An increasingly number of low- and middle-income countries have developed and implemented a national policy towards universal coverage of healthcare for their citizens over the past decade. Among them is China which has expanded its population coverage by health insurance from around 29.7% in 2003 to over 90% at the end of 2010. While both central and local governments in China have significantly increased financial inputs into the two newly established health insurance schemes: new cooperative medical scheme (NCMS) for the rural population, and urban resident basic health insurance (URBMI), the cost of healthcare in China has also been rising rapidly at the annual rate of 17.0%% over the period of the past two decades years. The total health expenditure increased from 74.7 billion Chinese yuan in 1990 to 1998 billion Chinese yuan in 2010, while average health expenditure per capital reached the level of 1490.1 Chinese yuan per person in 2010, rising from 65.4 Chinese yuan per person in 1990. The repaid increased population coverage by government supported health insurance schemes has stimulated a rising use of healthcare, and thus given rise to more pressure on cost control in China.There are many effective measures of supply-side and demand-side cost control in healthcare available. Over the past three decades China had introduced many measures to control demand for health care, via a series of co-payment mechanisms. The paper introduces and discusses new initiatives and measures employed to control cost escalation of healthcare in China, including alternative provider payment methods, reforming drug procurement systems, and strengthening the application of standard clinical paths in treating patients at hospitals, and analyses the impacts of these initiatives and measures. The paper finally proposes ways forward to make universal health coverage in China more sustainable.

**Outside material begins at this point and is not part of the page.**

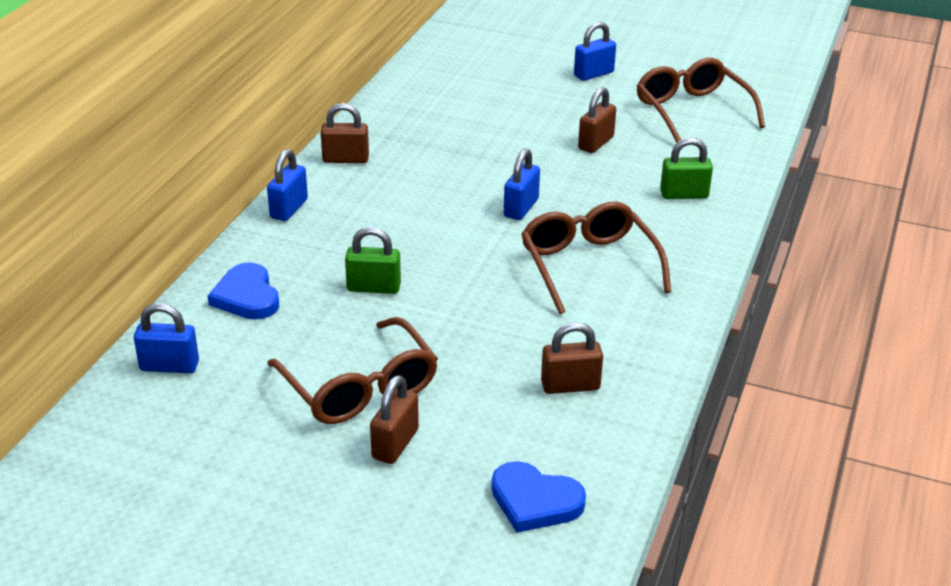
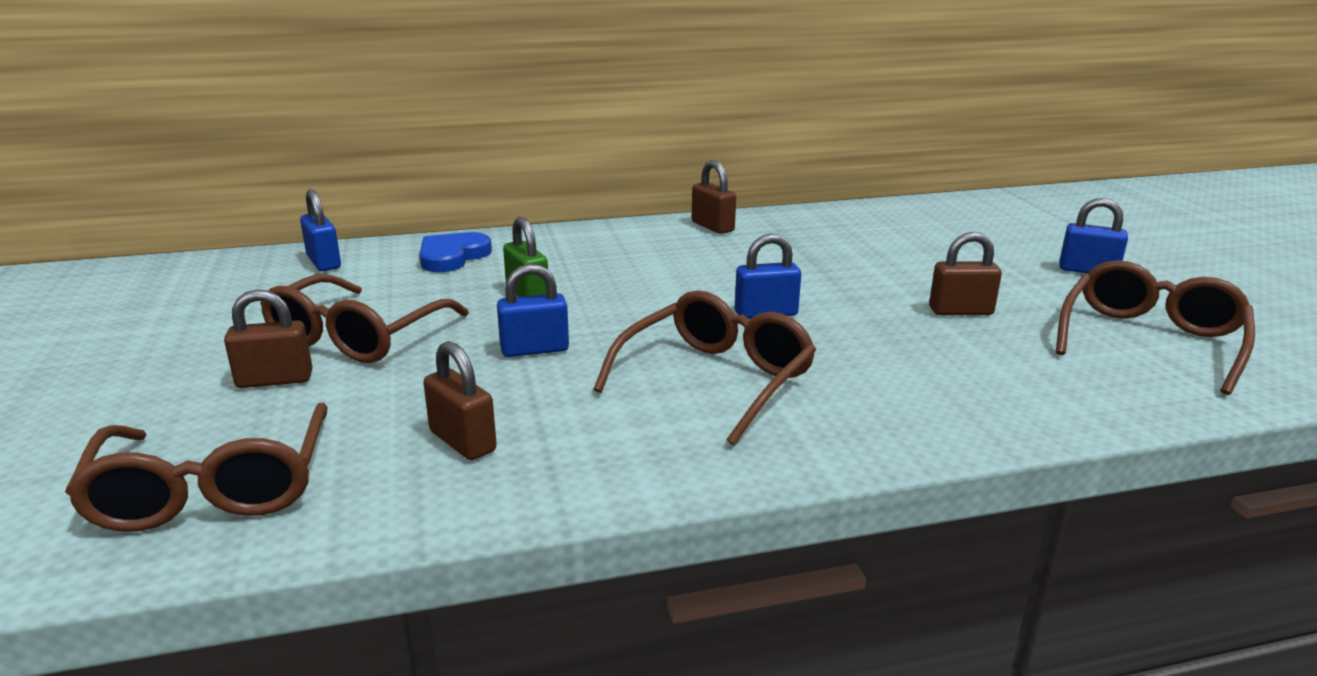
camera: 55 degrees right, 10 degrees down
(289, 209) = (602, 232): blue padlock -> blue padlock (534, 349)
(535, 501) = (213, 489): blue heart -> brown glasses
(684, 194) = (963, 390): green padlock -> none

在过去十年中,越来越多的中低收入国家制定并实施了全民医疗保健的国家政策。中国就是其中之一,中国通过医疗保险将其人口覆盖率从 2003 年的约 29.7%扩大到 2010 年底的 90%以上。尽管中国中央和地方政府大幅增加了对两项新建立的医疗保险计划(新型农村合作医疗制度(NCMS)和城镇居民基本医疗保险(URBMI))的财政投入,但中国的医疗保健成本在过去二十年中也以每年 17.0%的速度迅速上升。卫生总支出从 1990 年的 7470 亿元增加到 2010 年的 19980 亿元,而人均卫生支出从 1990 年的 654 元增加到 2010 年的 1490.1 元。政府支持的医疗保险计划覆盖的人群增加,刺激了医疗保健的使用增加,从而给中国的成本控制带来了更大的压力。医疗保健方面有许多有效的供需方成本控制措施。过去三十年来,中国通过一系列共付机制,采取了许多控制医疗保健需求的措施。本文介绍并讨论了中国为控制医疗保健成本上升而采取的新举措和措施,包括替代提供者支付方式、改革药品采购系统以及加强在医院治疗患者的标准临床路径的应用,并分析了这些举措和措施的影响。本文最后提出了使中国全民健康覆盖更加可持续的方法。